TASK TO COMPLETE → Carry on the reflections on relocation from the point where the text stops.

READING PASSAGE →
+++

May 5, 2014

My family on Earth is so good to me.

[From a letter to a friend nearly a year ago--reflections on relocation.]

I don't know where to begin.

For the past couple weeks, in particular, I keep looking around thinking, "What the fuck has happened to my life?"  The first two days back in WV I cried constantly.  My mother settled into a chair with a tall glass of wine (with ice) and a bunch of cats on her lap to watch some nameless legal show and ignored me.  It was like being 14 all over again.

I feel homesick, although for what or where I really can't say.  Most likely I just feel homesick for one of my grandparents' front porches in the early 80s, when I had seen or experienced very little of the world and when all I needed was an extra five minutes to play outside before dinner or to finally distract my grandpa from his baseball game so he would talk to me instead ("Papaw, have you ever had a mustache?  How old were you?  How long did you have it?  Would you ever have one again?").  Obviously, I can't go back there.

And that leaves me here.

My friend came to see me.  Judith.  She lived in an identical apartment above me when I lived at 3333 W. Grace Street in Richmond, VA.  23221.  I met her shortly after I moved in.  One weekend morning I was unpacking and cleaning and whatnot, and waiting for my landlord to come and unclog my kitchen sink so I could move on with my day.  Suddenly my upstairs neighbor drained the dishwater in HER sink and my kitchen began flooding.  I threw on my flowery bathrobe and ran upstairs to plead with her to please, PLEASE plug her sink!  Just for now.  Her large dog (a boxer mix named Jojo to whom I would later sing, "Jojo left his home in Tuscon, Arizona for some California grass...") came charging and barking to the door.  After some delay, she cautiously peered out through her cracked front door.  She seemed nice but a bit reserved and more than a little startled by my dramatic, breathless appearance at her front door on a Saturday morning.

When she wanted to visit me upon my unceremonious return to the area, I warned her that I was staying at my father's and he lived a little off the beaten bath.  She said adamantly, "I will find you."  And she did, thank god.  Spending a couple days with her and watching her play with my daughter made me feel normal--like my old self for awhile.

+++

Dataset records:
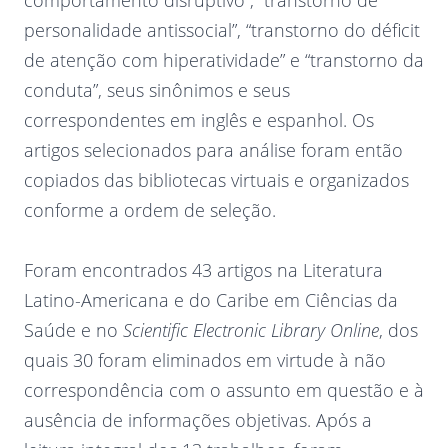
comportamento disruptivo”, “transtorno de
personalidade antissocial”, “transtorno do déficit
de atenção com hiperatividade” e “transtorno da
conduta”, seus sinônimos e seus
correspondentes em inglês e espanhol. Os
artigos selecionados para análise foram então
copiados das bibliotecas virtuais e organizados
conforme a ordem de seleção.
Foram encontrados 43 artigos na Literatura
Latino-Americana e do Caribe em Ciências da
Saúde e no
Scientific Electronic Library Online
, dos
quais 30 foram eliminados em virtude à não
correspondência com o assunto em questão e à
ausência de informações objetivas. Após a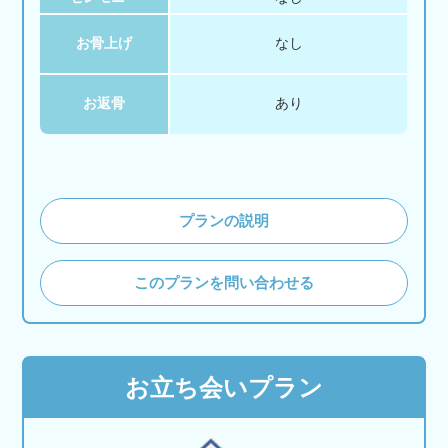
お骨上げ
なし
お返骨
あり
プランの説明
このプランを問い合わせる
お立ち会いプラン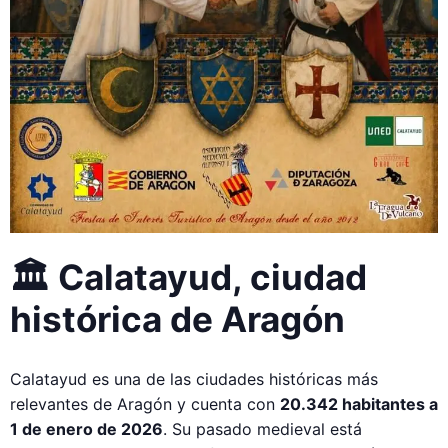
🏛 Calatayud, ciudad
histórica de Aragón
Calatayud es una de las ciudades históricas más
relevantes de Aragón y cuenta con
20.342 habitantes a
1 de enero de 2026
. Su pasado medieval está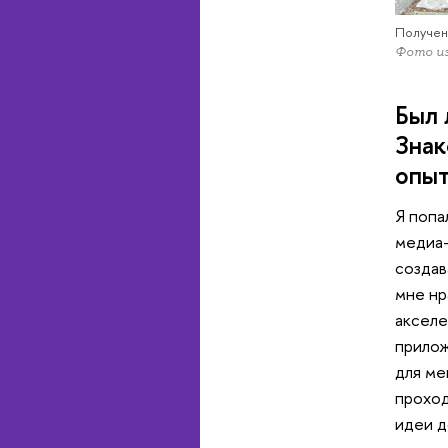
Получен
Фото из
Был 
Знак
опыт
Я попа
медиа-
создав
мне нр
акселе
прилож
для ме
проход
идеи д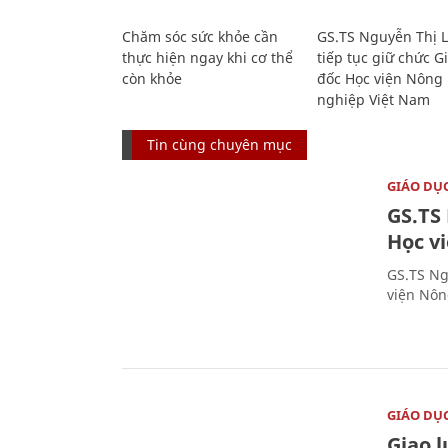
Chăm sóc sức khỏe cần
GS.TS Nguyễn Thị 
thực hiện ngay khi cơ thể
tiếp tục giữ chức 
còn khỏe
đốc Học viện Nông
nghiệp Việt Nam
Tin cùng chuyên mục
GIÁO DỤ
GS.TS
Học v
GS.TS Ng
viện Nôn
GIÁO DỤ
Giao 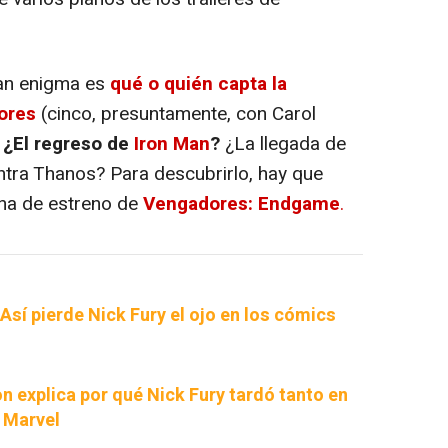
an enigma es
qué o quién capta la
ores
(cinco, presuntamente, con Carol
o
¿El regreso de
Iron Man
?
¿La llegada de
ontra Thanos? Para descubrirlo, hay que
cha de estreno de
Vengadores: Endgame
.
Así pierde Nick Fury el ojo en los cómics
n explica por qué Nick Fury tardó tanto en
a Marvel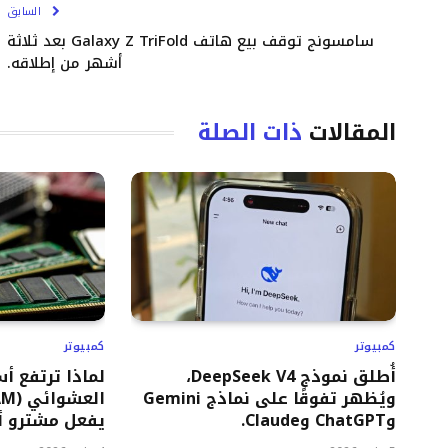
السابق
سامسونج توقف بيع هاتف Galaxy Z TriFold بعد ثلاثة
أشهر من إطلاقه.
المقالات
ذات الصلة
كمبيوتر
كمبيوتر
أُطلق نموذج DeepSeek V4،
لماذا ترتفع أ
ويُظهر تفوقًا على نماذج Gemini
وChatGPT وClaude.
يفعل مشترو أج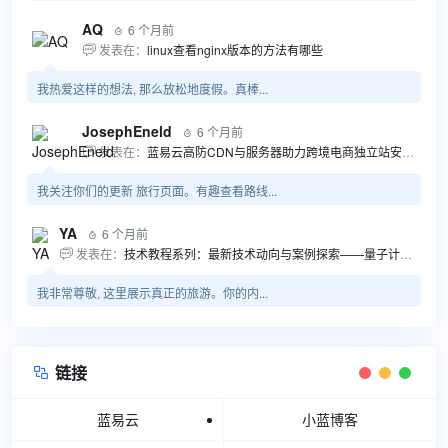
AQ
6 个月前

发表在：
linux查看nginx版本的方法有哪些

我热爱这样的想法, 那么放松地度假。真棒...
JosephEneld
6 个月前

发表在：
蓝易云高防CDN与服务器助力跨境电商独立站安全高效发展

我关注你们的更新 旅行页面。有趣查看路线...
YA
6 个月前

发表在：
技术教程系列：最新技术动向与案例探索——量子计算商业应用揭秘 该教程将深入探索最新技术动态，重点关注量子计算技术在商业领域的应用，结合具体案例阐述其背景、起因、经过和结果。同时，强调技术文档和运维文档的重要性，揭示它们在新技术发展和行业标准...

我非常尊敬, 这里展示真正的旅游。你的内...
链接

蓝易云
小蓝博客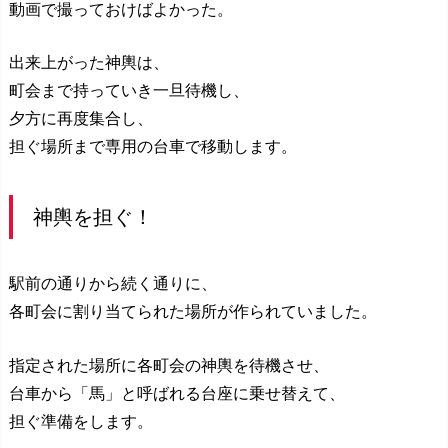
動画で撮っておけばよかった。
出来上がった神輿は、
町会まで持っていき一旦待機し、
夕方に再度集合し、
担ぐ場所まで専用の台車で移動します。
神輿を担ぐ！
駅前の通りから続く通りに、
各町会に割り当てられた場所が作られていました。
指定された場所に各町会の神輿を待機させ、
台車から「馬」と呼ばれる台座に乗せ替えて、
担ぐ準備をします。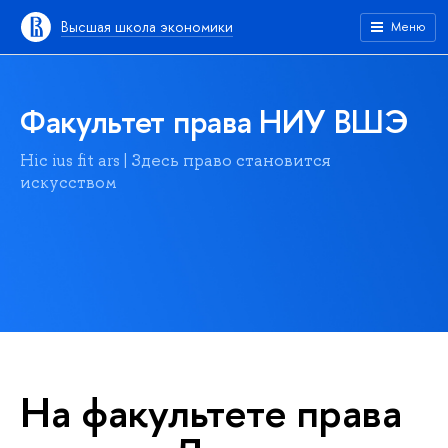
Высшая школа экономики
Меню
Факультет права НИУ ВШЭ
Hic ius fit ars | Здесь право становится
искусством
На факультете права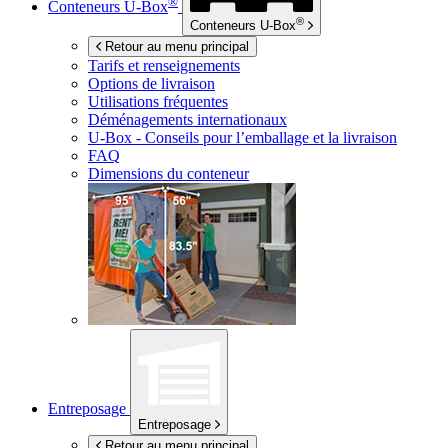
®
Conteneurs
U-Box
®
Conteneurs
U-Box
Retour au menu principal
Tarifs et renseignements
Options de livraison
Utilisations fréquentes
Déménagements internationaux
U-Box -
Conseils pour l’emballage et la livraison
FAQ
Dimensions du conteneur
Entreposage
Entreposage
Retour au menu principal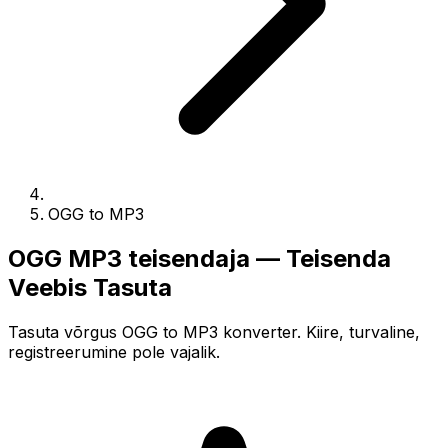
OGG to MP3
OGG MP3 teisendaja — Teisenda
Veebis Tasuta
Tasuta võrgus OGG to MP3 konverter. Kiire, turvaline,
registreerumine pole vajalik.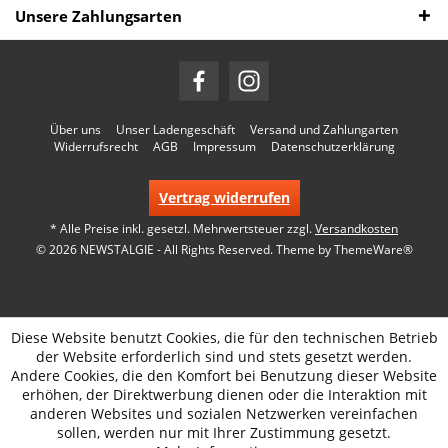
Unsere Zahlungsarten
Über uns
Unser Ladengeschäft
Versand und Zahlungarten
Widerrufsrecht
AGB
Impressum
Datenschutzerklärung
Vertrag widerrufen
* Alle Preise inkl. gesetzl. Mehrwertsteuer zzgl.
Versandkosten
© 2026 NEWSTALGIE - All Rights Reserved. Theme by
ThemeWare®
Diese Website benutzt Cookies, die für den technischen Betrieb
der Website erforderlich sind und stets gesetzt werden.
Andere Cookies, die den Komfort bei Benutzung dieser Website
erhöhen, der Direktwerbung dienen oder die Interaktion mit
anderen Websites und sozialen Netzwerken vereinfachen
sollen, werden nur mit Ihrer Zustimmung gesetzt.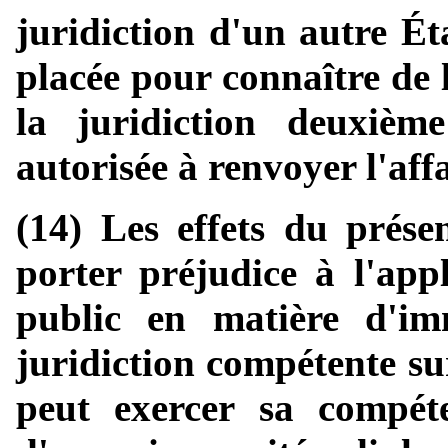
juridiction d'un autre Ét
placée pour connaître de l
la juridiction deuxièm
autorisée à renvoyer l'affa
(14) Les effets du prése
porter préjudice à l'appl
public en matière d'im
juridiction compétente su
peut exercer sa compéte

+++

RESPONSE AREA →
This morning at 6am I stood at my father's kitchen sink eating a half sandwich with last night's slow roasted pork and surveying the landscape, and it felt good.

I can't say much for the events that have taken place in between Judith's visit and that sandwich.

I had a job interview on Friday.  At [a local mental health facility] in Clarksburg, WV.  It is located just feet away from the old hospital in which I was born, and it was a completely baffling experience.  The two women who interviewed me were as sweet as could be and incredibly informal.  Mary Sue and Peggy.  They stared at my resume and then up at me and said, "What brings you here from San Francisco?"

Oh, ladies.  If only I could succinctly answer that question.

The were puzzled as to why I had a PhD in psychology but no license to practice therapy.  At one point, one of them asked the other, "Did you see on her resume that...." The other one cut her off:  "I read it," she said.  "I read every bit of it."

They seemed to want to try to fit me in SOMEwhere in the organization and promised to talk to their HR to see what they could offer me.  "Honey, you might not even want the job after you see the salary," Mary Sue warned.  Possibly as much as $40,000/year less than I made at my last position.

Oh, Mary Sue, I want it.

I heard them talking about me before I was even down the hall.  "She's so nice!" was the main thing I heard.

I am nice.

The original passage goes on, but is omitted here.